### Extracted entries:
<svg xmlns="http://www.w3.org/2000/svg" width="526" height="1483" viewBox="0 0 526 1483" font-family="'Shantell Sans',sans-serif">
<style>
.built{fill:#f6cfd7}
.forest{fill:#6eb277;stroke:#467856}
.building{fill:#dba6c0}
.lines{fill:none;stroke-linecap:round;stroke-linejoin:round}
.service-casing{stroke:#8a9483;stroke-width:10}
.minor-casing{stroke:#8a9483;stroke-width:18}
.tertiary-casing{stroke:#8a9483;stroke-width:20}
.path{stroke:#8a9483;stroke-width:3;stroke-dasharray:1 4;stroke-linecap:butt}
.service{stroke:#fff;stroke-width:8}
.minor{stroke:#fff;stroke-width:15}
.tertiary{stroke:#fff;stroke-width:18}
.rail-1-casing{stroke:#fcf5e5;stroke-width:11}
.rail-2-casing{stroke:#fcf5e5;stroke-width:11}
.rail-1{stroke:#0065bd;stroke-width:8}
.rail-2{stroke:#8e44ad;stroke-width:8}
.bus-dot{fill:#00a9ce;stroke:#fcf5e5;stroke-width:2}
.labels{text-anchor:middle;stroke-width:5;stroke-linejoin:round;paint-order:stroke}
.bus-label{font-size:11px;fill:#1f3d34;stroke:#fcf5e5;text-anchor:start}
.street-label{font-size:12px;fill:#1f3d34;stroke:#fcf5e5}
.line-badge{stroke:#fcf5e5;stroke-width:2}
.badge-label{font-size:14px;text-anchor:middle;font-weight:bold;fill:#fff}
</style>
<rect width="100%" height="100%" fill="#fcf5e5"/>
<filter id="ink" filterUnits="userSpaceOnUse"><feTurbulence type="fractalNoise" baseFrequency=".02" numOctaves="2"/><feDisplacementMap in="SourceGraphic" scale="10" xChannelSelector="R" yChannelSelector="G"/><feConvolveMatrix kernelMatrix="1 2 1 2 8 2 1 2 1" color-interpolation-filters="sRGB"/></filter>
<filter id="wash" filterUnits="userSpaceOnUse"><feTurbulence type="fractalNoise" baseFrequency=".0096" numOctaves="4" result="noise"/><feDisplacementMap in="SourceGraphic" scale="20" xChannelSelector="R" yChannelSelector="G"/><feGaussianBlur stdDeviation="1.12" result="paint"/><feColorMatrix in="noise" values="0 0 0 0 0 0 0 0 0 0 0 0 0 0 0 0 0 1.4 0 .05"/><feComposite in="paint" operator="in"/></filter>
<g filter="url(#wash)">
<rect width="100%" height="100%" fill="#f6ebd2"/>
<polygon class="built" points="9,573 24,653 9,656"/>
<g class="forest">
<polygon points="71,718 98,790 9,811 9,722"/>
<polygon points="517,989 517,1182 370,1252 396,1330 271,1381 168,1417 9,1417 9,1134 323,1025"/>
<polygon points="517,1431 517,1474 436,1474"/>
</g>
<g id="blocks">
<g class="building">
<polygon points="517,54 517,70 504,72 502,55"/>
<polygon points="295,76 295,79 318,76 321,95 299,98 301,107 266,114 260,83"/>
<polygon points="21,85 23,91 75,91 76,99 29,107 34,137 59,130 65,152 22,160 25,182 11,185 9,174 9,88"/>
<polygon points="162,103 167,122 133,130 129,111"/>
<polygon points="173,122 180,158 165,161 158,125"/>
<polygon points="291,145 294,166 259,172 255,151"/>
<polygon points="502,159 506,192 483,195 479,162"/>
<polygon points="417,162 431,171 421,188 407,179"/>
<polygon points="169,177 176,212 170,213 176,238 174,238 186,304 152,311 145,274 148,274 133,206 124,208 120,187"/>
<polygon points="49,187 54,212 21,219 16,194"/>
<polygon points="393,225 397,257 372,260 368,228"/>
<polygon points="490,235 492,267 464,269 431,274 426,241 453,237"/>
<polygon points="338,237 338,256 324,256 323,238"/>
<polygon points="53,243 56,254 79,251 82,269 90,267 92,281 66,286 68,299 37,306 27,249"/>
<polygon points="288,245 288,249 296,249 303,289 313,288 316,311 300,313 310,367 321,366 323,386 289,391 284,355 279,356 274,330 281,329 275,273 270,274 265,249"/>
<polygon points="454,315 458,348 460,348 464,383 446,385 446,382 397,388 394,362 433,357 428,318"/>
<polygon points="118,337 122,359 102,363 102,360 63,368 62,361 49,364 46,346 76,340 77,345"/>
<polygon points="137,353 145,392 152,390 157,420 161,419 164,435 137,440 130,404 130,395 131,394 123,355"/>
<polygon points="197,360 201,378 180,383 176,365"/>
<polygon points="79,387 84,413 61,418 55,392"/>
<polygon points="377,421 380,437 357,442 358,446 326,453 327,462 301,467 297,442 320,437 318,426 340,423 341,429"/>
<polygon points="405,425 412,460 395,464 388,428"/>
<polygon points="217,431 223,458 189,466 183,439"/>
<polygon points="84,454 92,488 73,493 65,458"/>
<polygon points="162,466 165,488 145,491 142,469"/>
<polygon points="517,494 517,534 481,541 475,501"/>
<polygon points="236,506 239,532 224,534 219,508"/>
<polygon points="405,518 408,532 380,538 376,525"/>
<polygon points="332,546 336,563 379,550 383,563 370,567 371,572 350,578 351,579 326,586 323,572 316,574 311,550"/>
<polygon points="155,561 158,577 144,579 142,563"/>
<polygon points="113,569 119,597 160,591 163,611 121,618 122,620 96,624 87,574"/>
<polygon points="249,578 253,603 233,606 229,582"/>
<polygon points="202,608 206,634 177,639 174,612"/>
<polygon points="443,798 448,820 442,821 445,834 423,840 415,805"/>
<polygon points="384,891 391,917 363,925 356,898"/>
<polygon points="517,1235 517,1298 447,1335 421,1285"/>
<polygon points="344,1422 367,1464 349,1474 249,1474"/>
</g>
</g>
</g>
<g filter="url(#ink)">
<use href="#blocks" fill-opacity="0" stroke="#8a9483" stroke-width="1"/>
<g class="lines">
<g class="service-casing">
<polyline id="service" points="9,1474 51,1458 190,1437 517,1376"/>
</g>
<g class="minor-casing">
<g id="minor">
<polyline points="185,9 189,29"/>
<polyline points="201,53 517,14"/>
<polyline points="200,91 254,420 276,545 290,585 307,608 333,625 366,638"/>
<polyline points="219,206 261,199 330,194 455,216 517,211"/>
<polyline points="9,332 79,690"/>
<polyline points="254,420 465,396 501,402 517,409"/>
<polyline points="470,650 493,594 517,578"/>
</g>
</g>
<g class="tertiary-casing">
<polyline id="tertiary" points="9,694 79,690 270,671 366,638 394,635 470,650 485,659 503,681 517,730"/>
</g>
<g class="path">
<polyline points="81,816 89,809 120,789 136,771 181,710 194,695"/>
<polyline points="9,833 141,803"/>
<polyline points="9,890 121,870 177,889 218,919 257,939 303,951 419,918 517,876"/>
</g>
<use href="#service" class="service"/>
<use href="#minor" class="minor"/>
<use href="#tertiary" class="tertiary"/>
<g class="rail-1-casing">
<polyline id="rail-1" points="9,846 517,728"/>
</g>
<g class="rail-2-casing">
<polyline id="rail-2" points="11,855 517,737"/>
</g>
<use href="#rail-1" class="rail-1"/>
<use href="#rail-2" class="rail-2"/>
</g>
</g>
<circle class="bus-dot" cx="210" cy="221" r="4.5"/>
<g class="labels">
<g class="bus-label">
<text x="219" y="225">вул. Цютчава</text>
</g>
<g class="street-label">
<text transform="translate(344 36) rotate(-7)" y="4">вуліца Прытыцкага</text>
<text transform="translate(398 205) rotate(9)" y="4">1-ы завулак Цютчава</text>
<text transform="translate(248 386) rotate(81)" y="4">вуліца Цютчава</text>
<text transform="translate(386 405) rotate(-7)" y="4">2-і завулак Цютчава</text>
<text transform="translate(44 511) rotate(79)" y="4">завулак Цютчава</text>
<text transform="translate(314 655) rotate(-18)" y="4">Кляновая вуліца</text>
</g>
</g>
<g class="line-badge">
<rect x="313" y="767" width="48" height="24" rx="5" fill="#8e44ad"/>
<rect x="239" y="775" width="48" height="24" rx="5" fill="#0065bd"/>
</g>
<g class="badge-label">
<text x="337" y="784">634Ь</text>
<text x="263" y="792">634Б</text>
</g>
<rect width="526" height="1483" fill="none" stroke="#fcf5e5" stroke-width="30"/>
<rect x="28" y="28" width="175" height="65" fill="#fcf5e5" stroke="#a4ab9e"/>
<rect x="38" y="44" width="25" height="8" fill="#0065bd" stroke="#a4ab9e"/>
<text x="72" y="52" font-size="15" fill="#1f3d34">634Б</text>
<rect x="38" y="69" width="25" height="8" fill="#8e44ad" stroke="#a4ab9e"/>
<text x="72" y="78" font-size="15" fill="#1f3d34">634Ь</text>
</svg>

### The task:
Search the data above for the string "wash". Report every line where it is found.

### Written response:
<filter id="wash" filterUnits="userSpaceOnUse"><feTurbulence type="fractalNoise" baseFrequency=".0096" numOctaves="4" result="noise"/><feDisplacementMap in="SourceGraphic" scale="20" xChannelSelector="R" yChannelSelector="G"/><feGaussianBlur stdDeviation="1.12" result="paint"/><feColorMatrix in="noise" values="0 0 0 0 0 0 0 0 0 0 0 0 0 0 0 0 0 1.4 0 .05"/><feComposite in="paint" operator="in"/></filter>
<g filter="url(#wash)">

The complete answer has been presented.